What the exercise asks: Without including any images, reproduce each entry exactly.

(Saved entries)
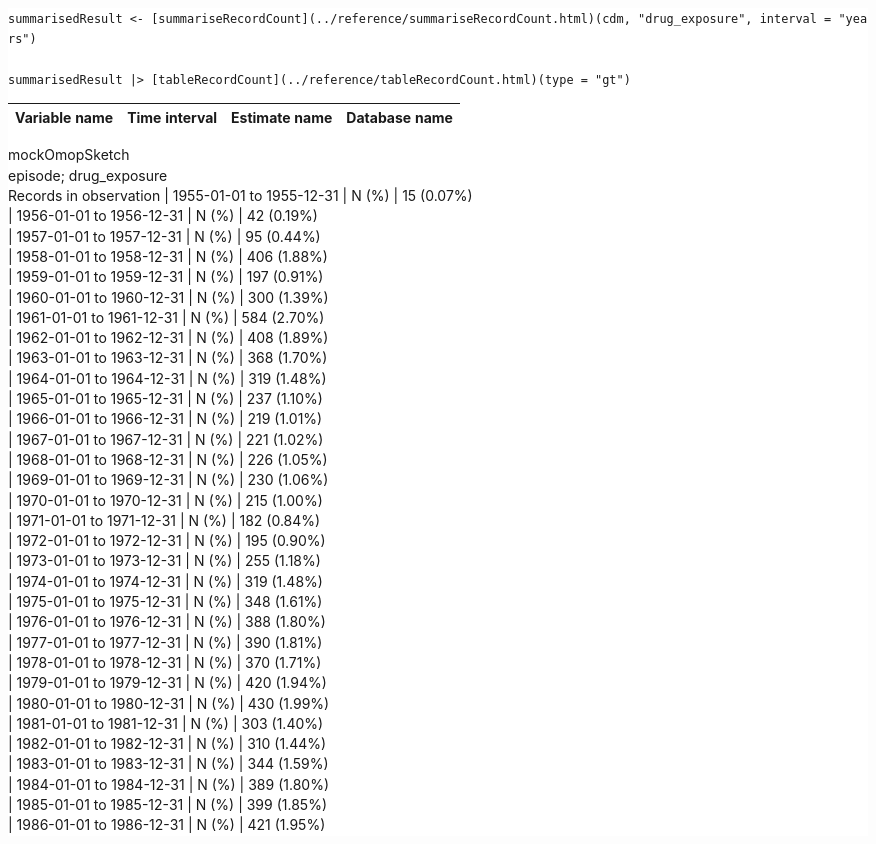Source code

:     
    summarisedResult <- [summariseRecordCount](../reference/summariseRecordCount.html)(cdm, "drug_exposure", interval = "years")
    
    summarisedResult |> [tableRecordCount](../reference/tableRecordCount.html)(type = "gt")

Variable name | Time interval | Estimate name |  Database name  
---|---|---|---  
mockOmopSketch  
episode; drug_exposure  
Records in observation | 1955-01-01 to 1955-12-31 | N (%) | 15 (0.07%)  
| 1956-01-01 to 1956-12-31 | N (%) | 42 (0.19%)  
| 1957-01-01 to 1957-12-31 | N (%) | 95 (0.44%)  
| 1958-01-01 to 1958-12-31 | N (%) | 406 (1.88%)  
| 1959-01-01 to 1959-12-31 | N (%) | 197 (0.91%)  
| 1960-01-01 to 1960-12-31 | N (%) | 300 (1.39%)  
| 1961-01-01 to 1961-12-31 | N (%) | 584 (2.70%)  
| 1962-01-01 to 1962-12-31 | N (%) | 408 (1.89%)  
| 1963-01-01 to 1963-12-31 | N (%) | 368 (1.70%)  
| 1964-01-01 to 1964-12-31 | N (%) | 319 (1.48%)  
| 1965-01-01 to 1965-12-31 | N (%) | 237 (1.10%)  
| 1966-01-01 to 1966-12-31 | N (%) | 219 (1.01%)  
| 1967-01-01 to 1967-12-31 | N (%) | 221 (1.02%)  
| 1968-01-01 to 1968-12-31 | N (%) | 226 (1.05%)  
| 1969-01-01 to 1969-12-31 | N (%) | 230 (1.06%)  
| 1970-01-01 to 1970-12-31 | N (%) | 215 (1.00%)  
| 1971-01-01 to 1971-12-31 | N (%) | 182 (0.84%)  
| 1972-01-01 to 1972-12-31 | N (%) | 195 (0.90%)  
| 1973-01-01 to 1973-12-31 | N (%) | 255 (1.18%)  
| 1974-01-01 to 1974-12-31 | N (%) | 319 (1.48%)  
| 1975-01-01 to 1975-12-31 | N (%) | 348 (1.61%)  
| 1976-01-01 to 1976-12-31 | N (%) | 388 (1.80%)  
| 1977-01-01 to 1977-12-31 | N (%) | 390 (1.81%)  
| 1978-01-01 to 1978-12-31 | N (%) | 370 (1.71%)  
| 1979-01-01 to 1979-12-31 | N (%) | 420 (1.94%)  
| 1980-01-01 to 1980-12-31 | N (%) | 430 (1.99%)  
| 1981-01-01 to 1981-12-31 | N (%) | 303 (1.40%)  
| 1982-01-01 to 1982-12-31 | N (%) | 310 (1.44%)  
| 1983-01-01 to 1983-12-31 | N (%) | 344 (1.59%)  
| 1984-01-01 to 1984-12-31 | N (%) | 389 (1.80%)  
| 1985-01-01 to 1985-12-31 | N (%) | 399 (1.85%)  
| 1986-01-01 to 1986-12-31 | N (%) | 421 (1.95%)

Response to this task:
Source code

:     
    summarisedResult <- [summariseRecordCount](../reference/summariseRecordCount.html)(cdm, "drug_exposure", interval = "years")
    
    summarisedResult |> [tableRecordCount](../reference/tableRecordCount.html)(type = "gt")

Variable name | Time interval | Estimate name |  Database name  
---|---|---|---  
mockOmopSketch  
episode; drug_exposure  
Records in observation | 1955-01-01 to 1955-12-31 | N (%) | 15 (0.07%)  
| 1956-01-01 to 1956-12-31 | N (%) | 42 (0.19%)  
| 1957-01-01 to 1957-12-31 | N (%) | 95 (0.44%)  
| 1958-01-01 to 1958-12-31 | N (%) | 406 (1.88%)  
| 1959-01-01 to 1959-12-31 | N (%) | 197 (0.91%)  
| 1960-01-01 to 1960-12-31 | N (%) | 300 (1.39%)  
| 1961-01-01 to 1961-12-31 | N (%) | 584 (2.70%)  
| 1962-01-01 to 1962-12-31 | N (%) | 408 (1.89%)  
| 1963-01-01 to 1963-12-31 | N (%) | 368 (1.70%)  
| 1964-01-01 to 1964-12-31 | N (%) | 319 (1.48%)  
| 1965-01-01 to 1965-12-31 | N (%) | 237 (1.10%)  
| 1966-01-01 to 1966-12-31 | N (%) | 219 (1.01%)  
| 1967-01-01 to 1967-12-31 | N (%) | 221 (1.02%)  
| 1968-01-01 to 1968-12-31 | N (%) | 226 (1.05%)  
| 1969-01-01 to 1969-12-31 | N (%) | 230 (1.06%)  
| 1970-01-01 to 1970-12-31 | N (%) | 215 (1.00%)  
| 1971-01-01 to 1971-12-31 | N (%) | 182 (0.84%)  
| 1972-01-01 to 1972-12-31 | N (%) | 195 (0.90%)  
| 1973-01-01 to 1973-12-31 | N (%) | 255 (1.18%)  
| 1974-01-01 to 1974-12-31 | N (%) | 319 (1.48%)  
| 1975-01-01 to 1975-12-31 | N (%) | 348 (1.61%)  
| 1976-01-01 to 1976-12-31 | N (%) | 388 (1.80%)  
| 1977-01-01 to 1977-12-31 | N (%) | 390 (1.81%)  
| 1978-01-01 to 1978-12-31 | N (%) | 370 (1.71%)  
| 1979-01-01 to 1979-12-31 | N (%) | 420 (1.94%)  
| 1980-01-01 to 1980-12-31 | N (%) | 430 (1.99%)  
| 1981-01-01 to 1981-12-31 | N (%) | 303 (1.40%)  
| 1982-01-01 to 1982-12-31 | N (%) | 310 (1.44%)  
| 1983-01-01 to 1983-12-31 | N (%) | 344 (1.59%)  
| 1984-01-01 to 1984-12-31 | N (%) | 389 (1.80%)  
| 1985-01-01 to 1985-12-31 | N (%) | 399 (1.85%)  
| 1986-01-01 to 1986-12-31 | N (%) | 421 (1.95%)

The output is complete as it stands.